Se così fosse, Enrico, dovremmo vedere quella granulosità anche su monete verdi o marroni, invece mi sembra di avere osservato che quell'aspetto è tipico delle monete patina tevere, nocciola/giallastre.

allego altra immagine tratta da internet.

La cosa mi interessa perché se questa granulosità fosse veramente tipica delle monete con patina tevere, sarebbe un buon metodo per distinguerle dalle monete spatinate (e spacciate per patina fluviale) o dai ben più temibili falsi ottocenteschi (e padovanini) che, non essendo mai stati nel terreno, assumono proprio quella colorazione nocciola.

Caius,

un conio arrugginito agisce sul tondello vergine; la successiva patina verde o marrone ricopre e maschera i difetti provocati nell'impatto; anche la granulosità eventualmente presente è meno accentuata.

L'azione abbrasiva dei silicati insolubili trasportati da acqua in movimento (del Tevere o in generale di un fiume) è uniforme nell'arco delle centinaia di anni e non può produrre la granulosità di cui parli.
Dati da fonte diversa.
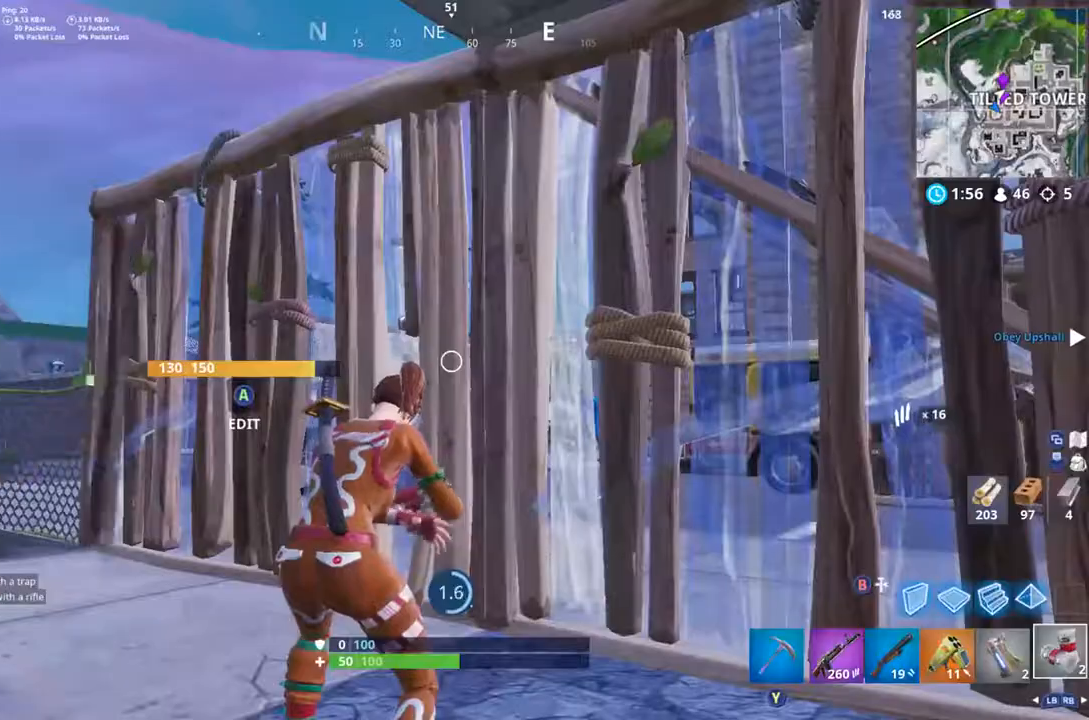
Gameplay with a controller (Xbox layout); each line is a JSON object with the inputs held at the frame after it. "events" lists button and stick changes between this image and that frame as [ms after this image, input, new state], when the widget could be followed in between. Not read: L2 R2 R3.
{"buttons": [], "left_stick": "center", "right_stick": "up", "events": [[119, "right_stick", "left"], [273, "right_stick", "center"], [478, "right_stick", "up"]]}
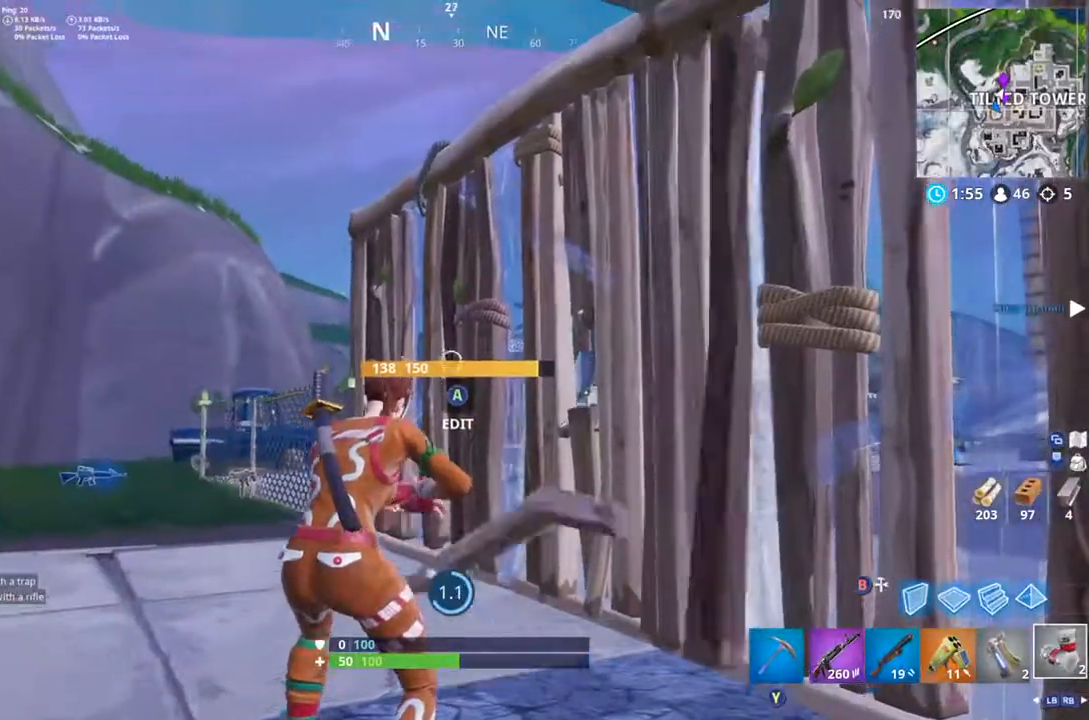
{"buttons": [], "left_stick": "center", "right_stick": "center", "events": [[52, "right_stick", "center"]]}
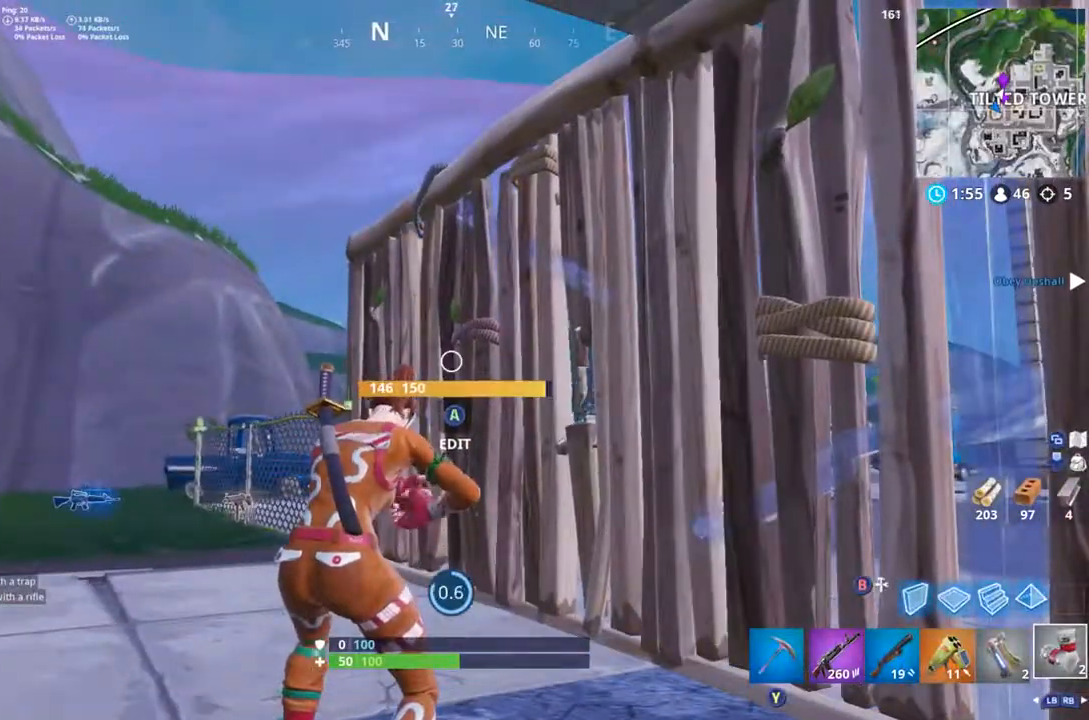
{"buttons": [], "left_stick": "center", "right_stick": "down", "events": [[52, "right_stick", "left"], [137, "right_stick", "center"], [496, "right_stick", "down"]]}
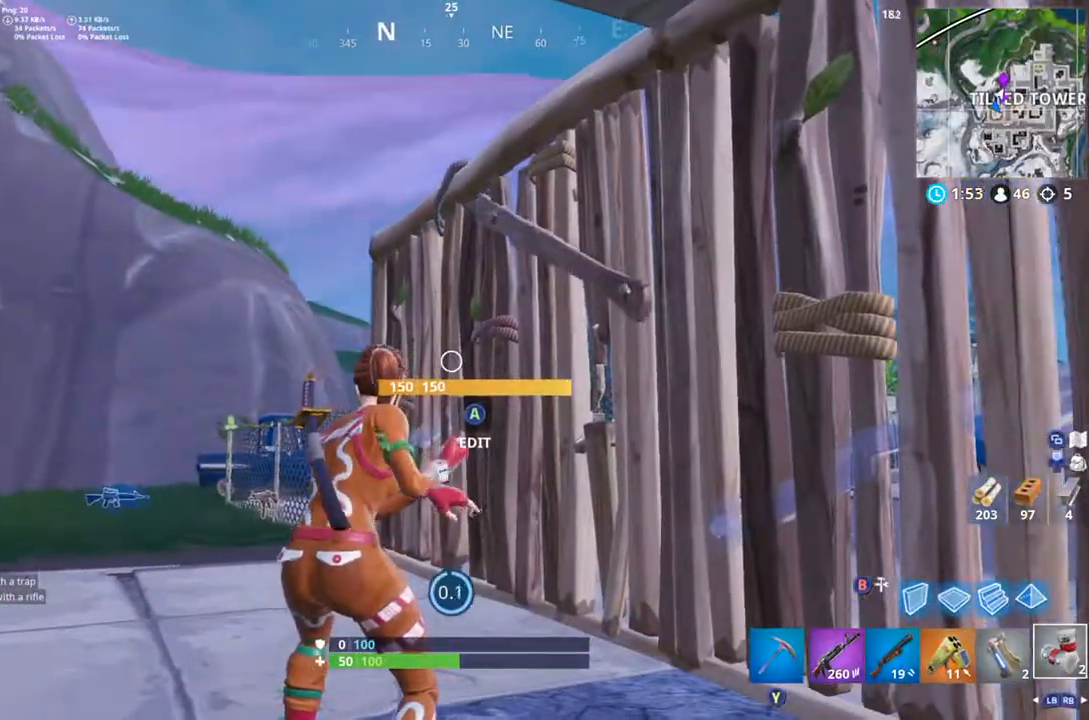
{"buttons": [], "left_stick": "up", "right_stick": "center", "events": [[68, "left_stick", "up-left"], [137, "right_stick", "center"], [359, "left_stick", "up"], [393, "B", "down"], [462, "B", "up"]]}
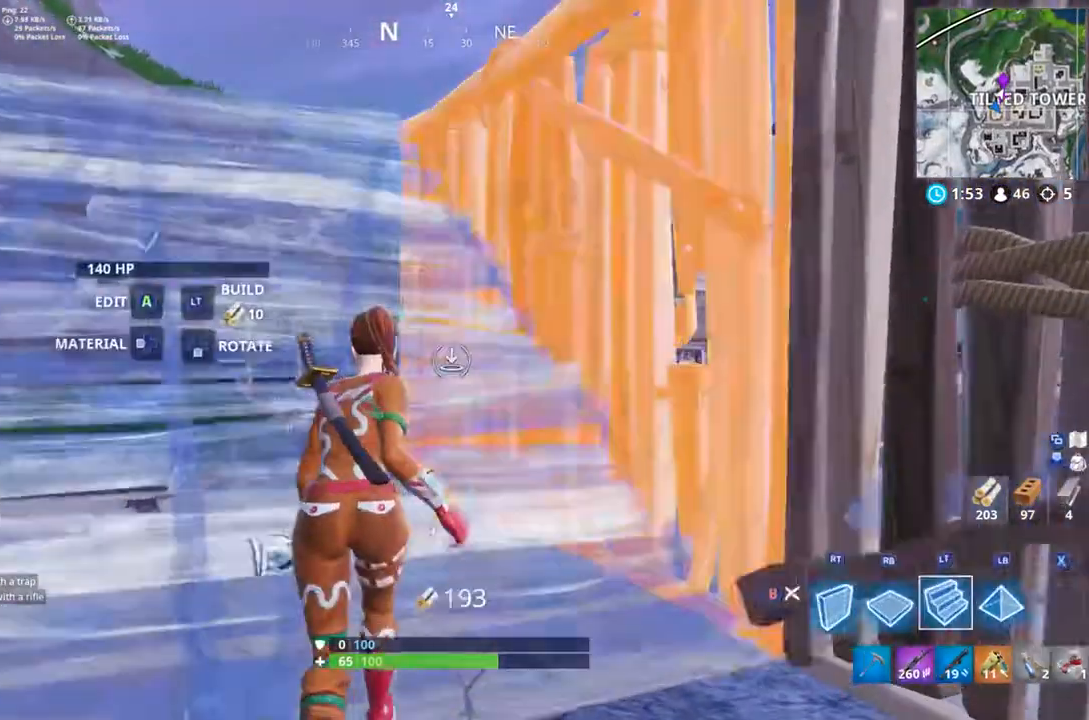
{"buttons": [], "left_stick": "up-left", "right_stick": "center", "events": [[51, "B", "down"], [51, "L3", "down"], [119, "B", "up"], [119, "left_stick", "up-left"], [256, "DPAD_RIGHT", "down"], [256, "R1", "down"], [273, "R1", "up"], [290, "right_stick", "right"], [308, "L3", "up"], [342, "right_stick", "center"], [376, "DPAD_RIGHT", "up"]]}
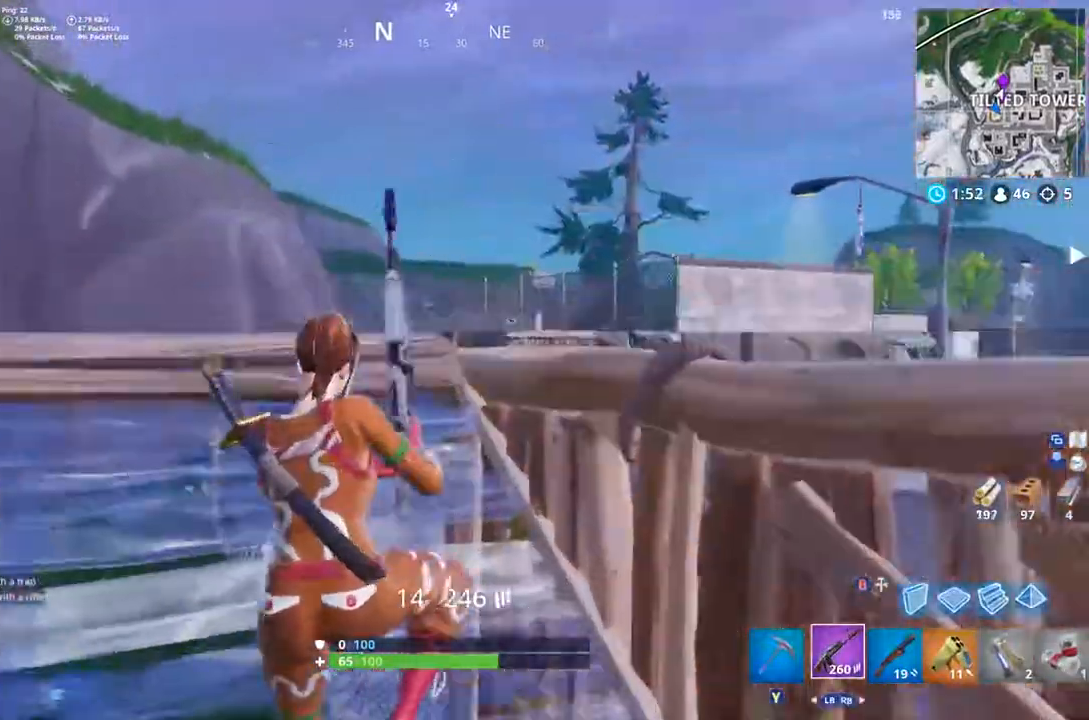
{"buttons": [], "left_stick": "right", "right_stick": "right", "events": [[51, "left_stick", "down-left"], [102, "right_stick", "right"], [119, "left_stick", "left"], [188, "right_stick", "center"], [307, "left_stick", "center"], [359, "left_stick", "right"], [359, "right_stick", "down-right"], [444, "right_stick", "right"]]}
Anzi l'effetto e come quello di una lucidatura con carborundum (chi ha lavorato qualche specchio da telescopio con carburo di silicio ha ben presente l'effetto). Su almeno una delle due faccie della moneta (quella esposta al flusso dell'acqua), la superficie è estremamente liscia e gli spigoli non sono vivi.

Concordo quindi con Teodato su questo punto.

Un'altra caratteristica di un moneta proveniente da un ambiente fluviare profondo, con scarsi ricambi di ossigeno ed ambiente anaerobico, è la scarsa o nulla presenza di ossido di rame (per la faccia non esposta al flusso dell'acqua).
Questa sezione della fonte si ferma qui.